Я слышу, как деятельно стучат вокруг меня их маленькие лапки. Иногда их топоток становится ближе. Иногда я слышу, как одна из них останавливается и трогает ножку моего стула. От этого мои внутренности словно разжижаются. Ступни рефлекторно взлетают над полом. Я держу их поджатыми, но это болезненное усилие. Мне то и дело приходится их опускать. Я делаю это с безмерной осторожностью, чтобы не наступить прямо на спинку или зубы какого‑ нибудь грызуна.

Наконец, свет возвращается: мать вернулась забрать меня. Я не столько иду, сколько лечу к лестнице и поднимаюсь по ней практически на четвереньках, так быстро, как хватает сил. К этой открытой двери, до которой я просто обязана добраться прежде, чем она закроется снова. Я знаю, что причин, по которым она может сейчас закрыться, нет. Но какой‑ то голос внутри меня вопит: «Торопись, быстро выбирайся, иначе тебя запрут здесь навечно». Я слышу за спиной голос матери: «Поглядите только на эту трусиху! » А мне и наплевать. Я должна выбраться.

В ту ночь я ушла в такое далекое место внутри своей головы, страх так глубоко отпечатался в моем теле, что я не помню чувства облегчения, когда это закончилось. Я не помню остаток той ночи, не помню, как заснула и в каком состоянии была, когда проснулась.

 

Отец говорил мне, что, если я открою рот, мыши или даже крысы почуют это, заберутся вверх по мне, залезут в рот и станут жрать меня изнутри

 

Следующий день был таким же, как обычно. Не было никакой компенсации ни за пропущенные часы сна, ни за эмоциональные мучения во время моего испытания.

– А иначе что это было бы за испытание? – говорит отец.

Спустя месяц родители снова будят меня посреди ночи, и я мгновенно понимаю: это было не одноразовое испытание, это был лишь первый из ряда ежемесячных сеансов тренировок, которым они собираются меня подвергнуть.
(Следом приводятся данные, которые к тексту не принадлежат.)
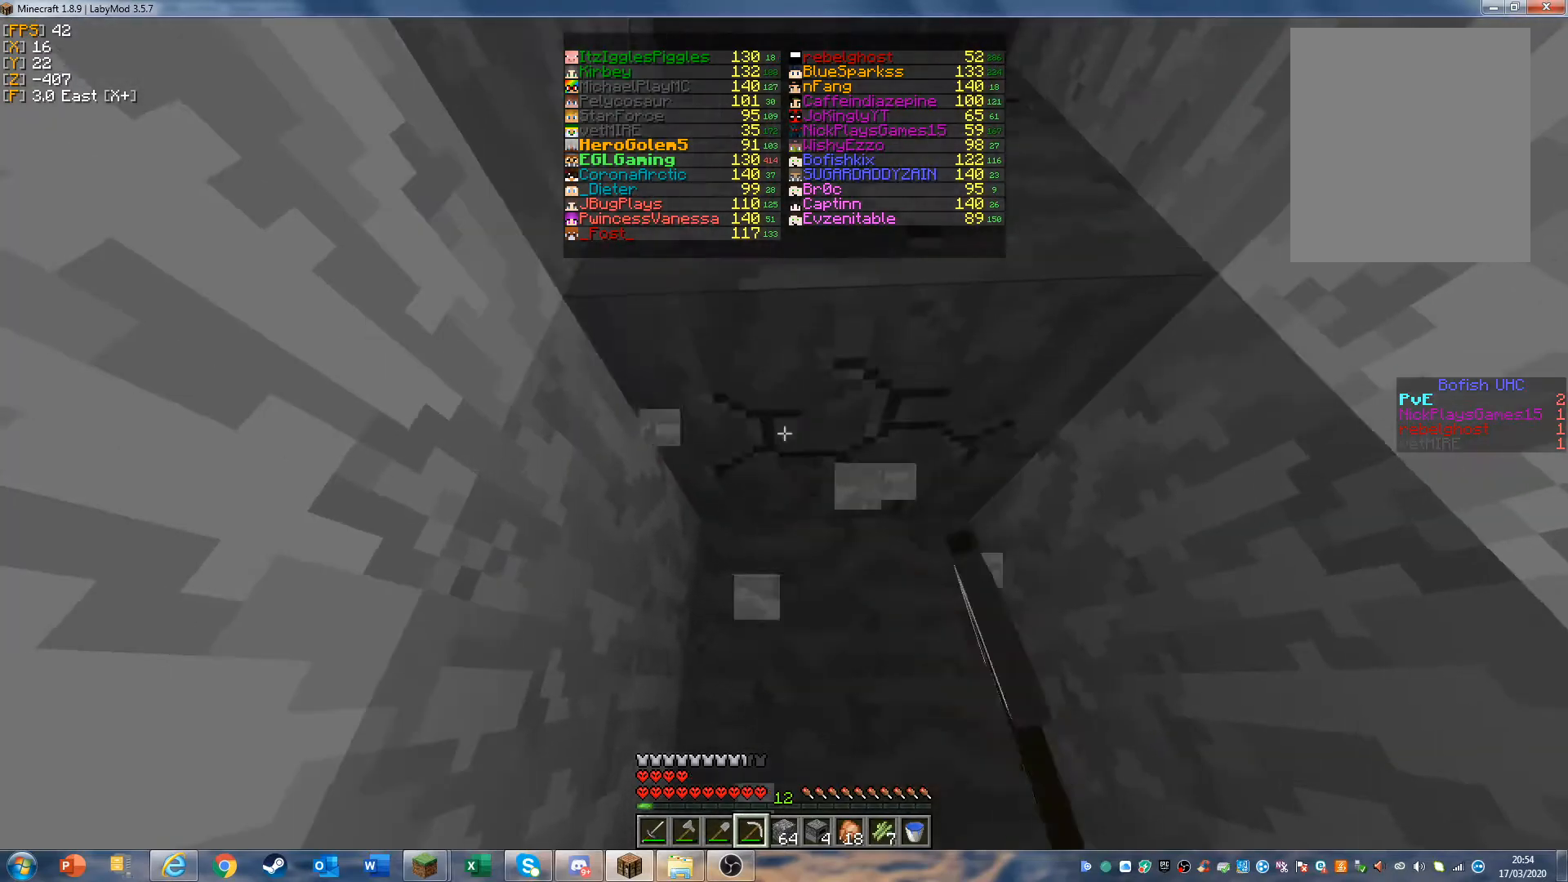
{"keys": ["w"], "mouse": ["left"], "events": []}
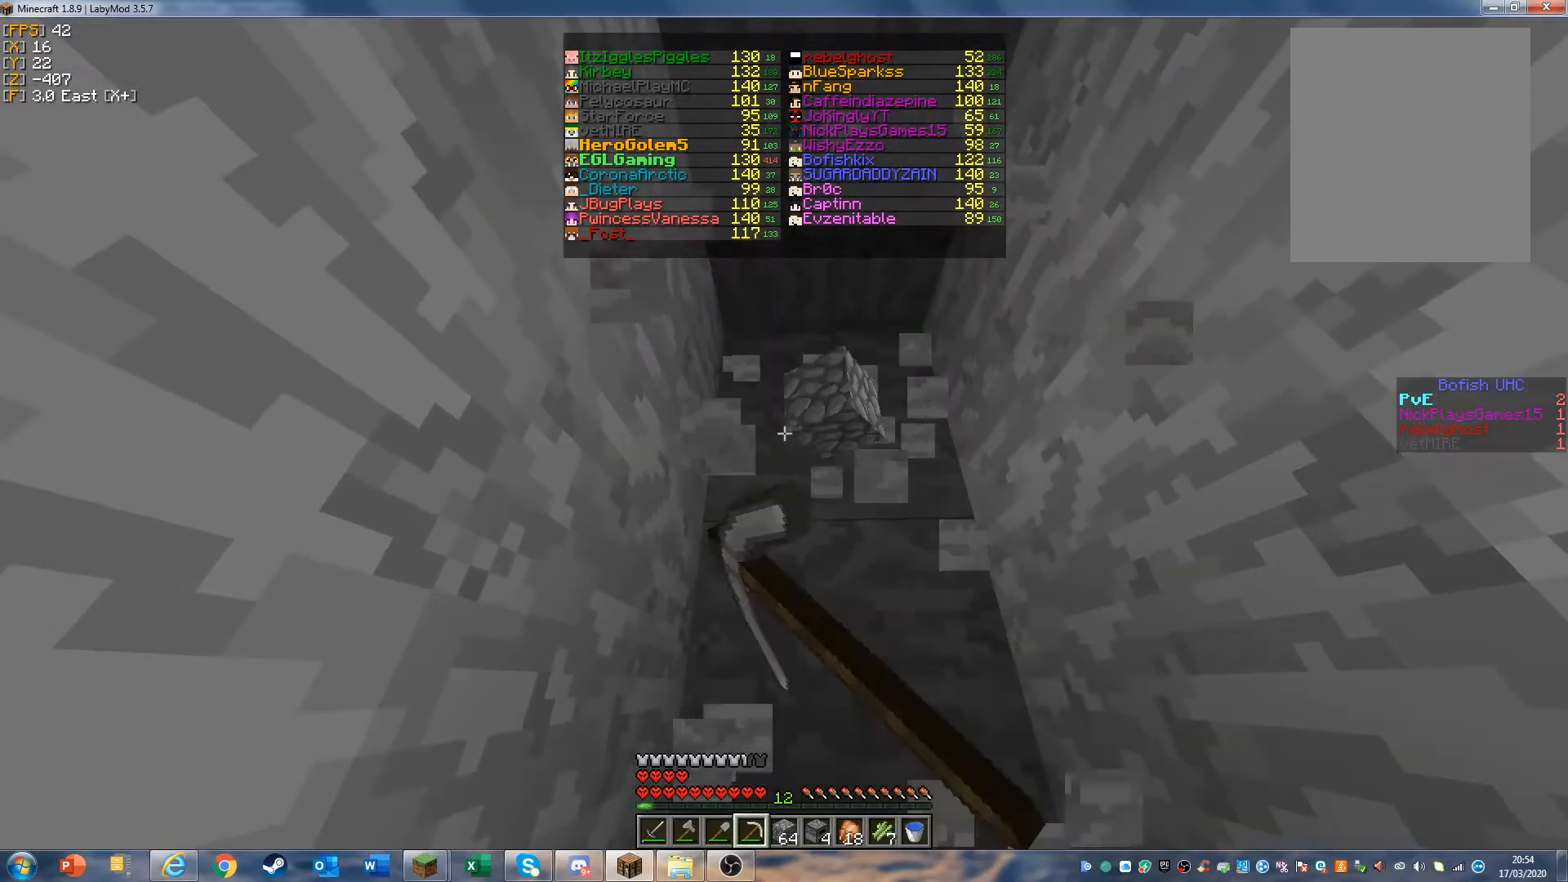
{"keys": ["w"], "mouse": ["left"], "events": []}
Не знаю, как мне удается переставлять ноги. Я спускаюсь по этим ступеням как автомат, даже не пытаясь сбежать. Словно я прикована к ленте конвейера, тянущего меня к ломтерезке, которая нарубит меня на куски. Вскоре меня оглушает тошнотворная вонь подвала. Я снова задыхаюсь в ужасе абсолютной тьмы и безмолвия. Что есть сил молюсь, чтобы это закончилось, чтобы я исчезла. Я прошу о смерти, я умоляю ее прийти и забрать меня. Вот это означали слова «медитация на смерть»?

Однажды ночью, когда мы втроем спускаемся в подвал, мой высоченный отец забывает наклониться и с разгону врезается лбом в металлический брус. Мое испытание немедленно забыто. Когда отец ранен или болен, все сразу же прекращается, пока он не поправится. Так что мы спешим обратно по лестнице, чтобы полечить его рану. Я испытываю тайное облегчение, но при этом чувствую себя виноватой. Я плохая дочь, если радуюсь ранению отца. Плохая дочь, которой придется заплатить за свои плохие мысли.

Мне не приходится ждать слишком долго. В следующем месяце отец не идет со мной, когда я спускаюсь в подвал. На пути вниз я замечаю, что кусок желтого поролона приклеен там, где он в прошлый раз ударился головой. С внезапной вспышкой ностальгии вспоминаю неожиданное счастье, которое ощутила тогда. Итак, я действительно плохой человек. А вот и мое наказание: прежде чем усадить на стул, мать заставляет меня надеть жилет с нашитыми на него маленькими колокольчиками. У меня больше нет возможности опереться о спинку, а это означает, что нет возможности поджимать ноги. Если я шевельнусь, родители услышат звон маленьких колокольчиков. Я решаю, что это не имеет значения. Больше ничто не имеет значения.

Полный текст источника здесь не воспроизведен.